In 1996, his best-known work The Meridian Thought (translated into French, English, German and Japanese) renews the debate on the Southern question, claiming for the South the role of "subject of thought," that is, the right of the Souths to emancipate themselves from preconstituted evaluations that confine them to the frame of backwardness, in order to promote an autonomous vision that, far from indulging in self-absolution, knows how to identify the original contributions that the Southern perspective can make to a redefinition of the dominant economic and political models. Starting with a rebalancing of the process of European integration that knows how to contemplate the contribution brought as a dowry by the peoples facing the Mediterranean. The Mediterranean Sea, in fact, a "sea between lands" and never an impassable border, for Cassano represents a valid historical model of relationship with the Other, marked by measure, contamination and respect for differences.

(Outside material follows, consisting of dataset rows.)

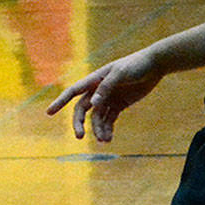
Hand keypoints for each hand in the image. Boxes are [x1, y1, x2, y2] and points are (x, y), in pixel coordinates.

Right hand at [46, 50, 161, 141]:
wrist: (156, 64)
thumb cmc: (136, 64)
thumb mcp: (121, 73)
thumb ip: (106, 87)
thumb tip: (93, 103)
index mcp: (94, 80)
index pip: (73, 92)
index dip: (60, 102)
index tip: (49, 113)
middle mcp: (97, 91)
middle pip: (82, 110)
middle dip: (79, 123)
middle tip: (80, 136)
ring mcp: (108, 98)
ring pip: (97, 118)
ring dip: (98, 129)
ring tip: (105, 140)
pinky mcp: (119, 105)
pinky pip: (109, 120)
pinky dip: (107, 129)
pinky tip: (109, 138)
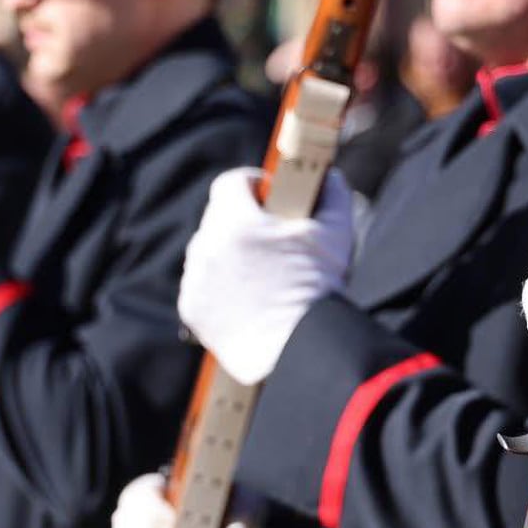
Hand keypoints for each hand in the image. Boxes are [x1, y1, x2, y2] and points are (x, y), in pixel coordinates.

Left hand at [177, 168, 352, 383]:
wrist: (300, 350)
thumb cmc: (319, 289)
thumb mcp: (335, 233)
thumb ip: (333, 194)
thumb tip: (330, 177)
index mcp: (237, 222)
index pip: (231, 182)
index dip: (252, 184)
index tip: (268, 197)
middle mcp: (207, 246)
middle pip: (217, 217)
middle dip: (241, 221)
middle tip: (270, 239)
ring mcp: (196, 279)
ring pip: (207, 251)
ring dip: (226, 253)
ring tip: (259, 272)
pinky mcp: (192, 308)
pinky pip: (201, 284)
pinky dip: (218, 286)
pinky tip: (245, 297)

In 2011 great debate was sparked by the thesis contained in The Humility of Evil, in which the author proposing an innovative rereading of the Legend of The Grand Inquisitor urges the left to abandon the "ethical aristocratism" in which it has allegedly taken refuge in recent years.

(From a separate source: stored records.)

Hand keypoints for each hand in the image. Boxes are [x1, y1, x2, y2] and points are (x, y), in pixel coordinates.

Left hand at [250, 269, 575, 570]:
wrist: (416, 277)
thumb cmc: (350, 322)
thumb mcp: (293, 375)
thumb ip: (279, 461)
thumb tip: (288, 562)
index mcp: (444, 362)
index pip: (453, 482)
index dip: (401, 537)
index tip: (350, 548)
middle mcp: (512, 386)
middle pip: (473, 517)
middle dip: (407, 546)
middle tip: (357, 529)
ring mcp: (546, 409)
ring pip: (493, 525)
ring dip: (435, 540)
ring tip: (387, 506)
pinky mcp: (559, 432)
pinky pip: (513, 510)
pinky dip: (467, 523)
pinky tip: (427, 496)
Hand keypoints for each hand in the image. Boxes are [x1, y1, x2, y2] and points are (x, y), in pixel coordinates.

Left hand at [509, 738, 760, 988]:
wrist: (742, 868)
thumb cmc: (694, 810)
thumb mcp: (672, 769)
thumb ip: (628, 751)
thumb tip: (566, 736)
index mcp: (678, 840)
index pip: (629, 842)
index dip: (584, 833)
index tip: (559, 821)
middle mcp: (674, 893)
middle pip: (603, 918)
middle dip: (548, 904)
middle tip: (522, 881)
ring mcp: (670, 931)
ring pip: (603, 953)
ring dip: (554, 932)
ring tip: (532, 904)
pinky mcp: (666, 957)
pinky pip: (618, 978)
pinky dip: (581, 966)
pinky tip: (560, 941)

Long ill, he died in February 2021 at the age of 77.

Franco Cassano was also a film enthusiast. In fact, between 2001 and 2003, he supervised and financed Giovanni Princigalli's (one of his closest students) first film with research funds from the University of Bari. The documentary, Japigia Gagi, storie di rom (Japigia Gagi, stories of Roma people), was acclaimed at many anthropological and sociological film festivals, as well as documentary festivals. He is mentioned in several books on social sciences and cinema, such as: Seeing Cities Change: Local Culture and Class, Jerome Crase, Taylor & Francis edition, 2016 ; Italy's Margins Social Exclusion and Nation Formation Since 1861, David Forgacs, Cambridge University Press, 2014 ;Storia del documentario Italiano, Marco Bertozzi, Marsilio Editori, 2008 ;Il film etnografico in Italia, Francesco Marano, Edizioni di pagina, 2006.

In 2024, shortly after Cassano's death, Giovanni Princigalli dedicated his first feature film, the documentary "La canzone di Aida" (The Song of Aida), made twenty years later in the same community of Romanian Roma in Bari, to him.